I'm not sure I understand this sentence, what do you mean with 'parent' here?

Anyway, in my opinion, the design you describe isn't really a problem. It's a trade off: do you either pass these classes to all functions that need them, complicating their use and API, or do you store them as a sort of global variables like you're doing? It depends on the data that is accessed, and how often. Data that is needed in many places can just as well be 'global'.

There are multiple ways of making data 'global': make it a member of CWinApp (that is, your CWinApp-derived class), or of CMainFrame, or do you make an actual 'global variable', or do you make a singleton, ...

The problem with global variables is that it becomes hard to figure out who accesses it when and from where.

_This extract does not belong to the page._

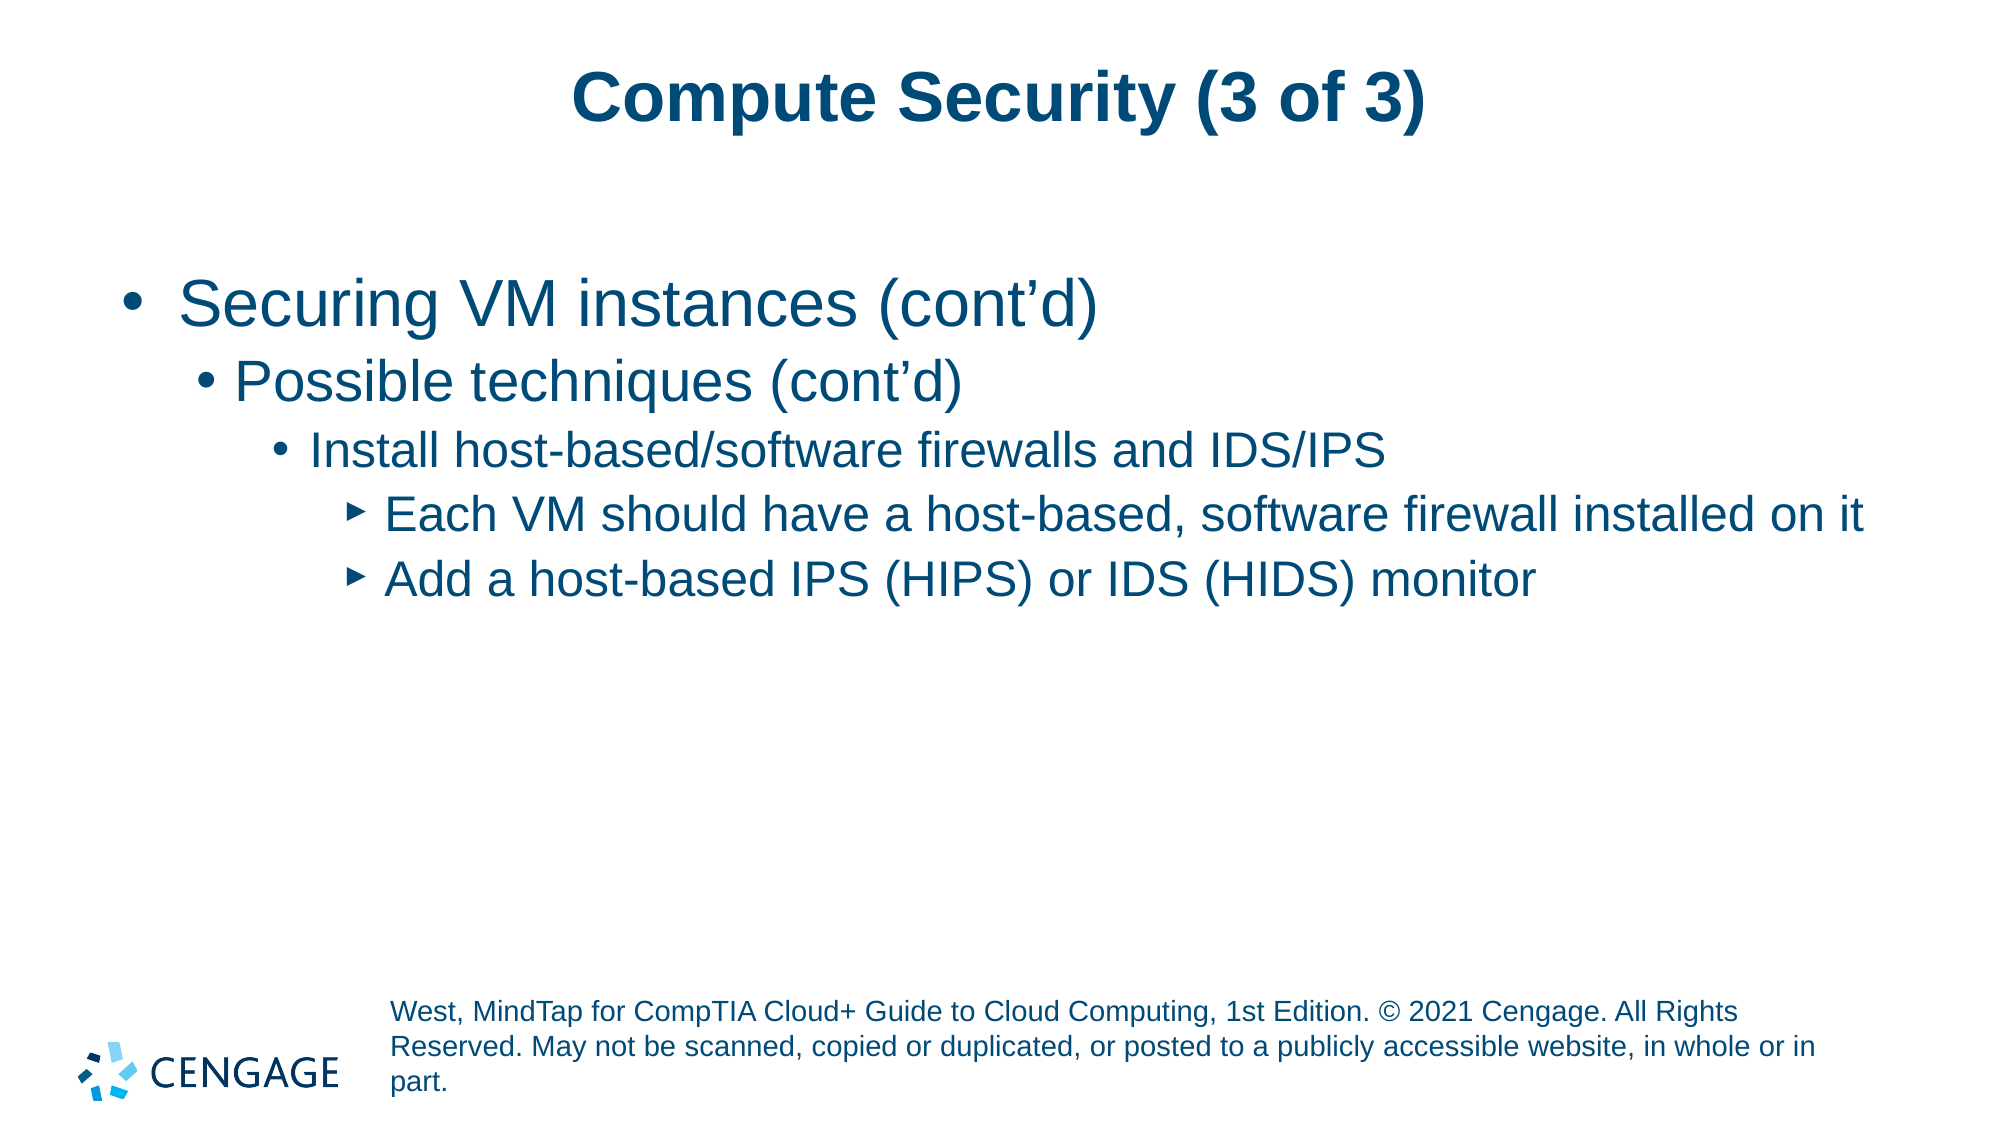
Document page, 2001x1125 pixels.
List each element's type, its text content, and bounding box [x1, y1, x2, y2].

If you data as a member of CWinApp, you can access it through an accessor function and trace access from there (through log messages, break point, ...) This, in my opinion, mitigates most of the problems associated with global variables. What I usually do nowadays is use a Loki singleton.

The reason that is stated in your post for not making data a member of CWinApp, as a decoupling issue, is (in the context that you've presented it) a bit strange imo. If certain classes need access, they'll need to know of those data structures anyway, and their storage location is irrelevant. Maybe it's just because I don't know about the specifics of your design.

Roel
I'm trying to achieve the goal of making some variables available as a global by instantiating them in the CWinApp-derived class. I guess this is probably the best way that I can think of right now, hence shouldn't invest more time on this. Thanks for your comments.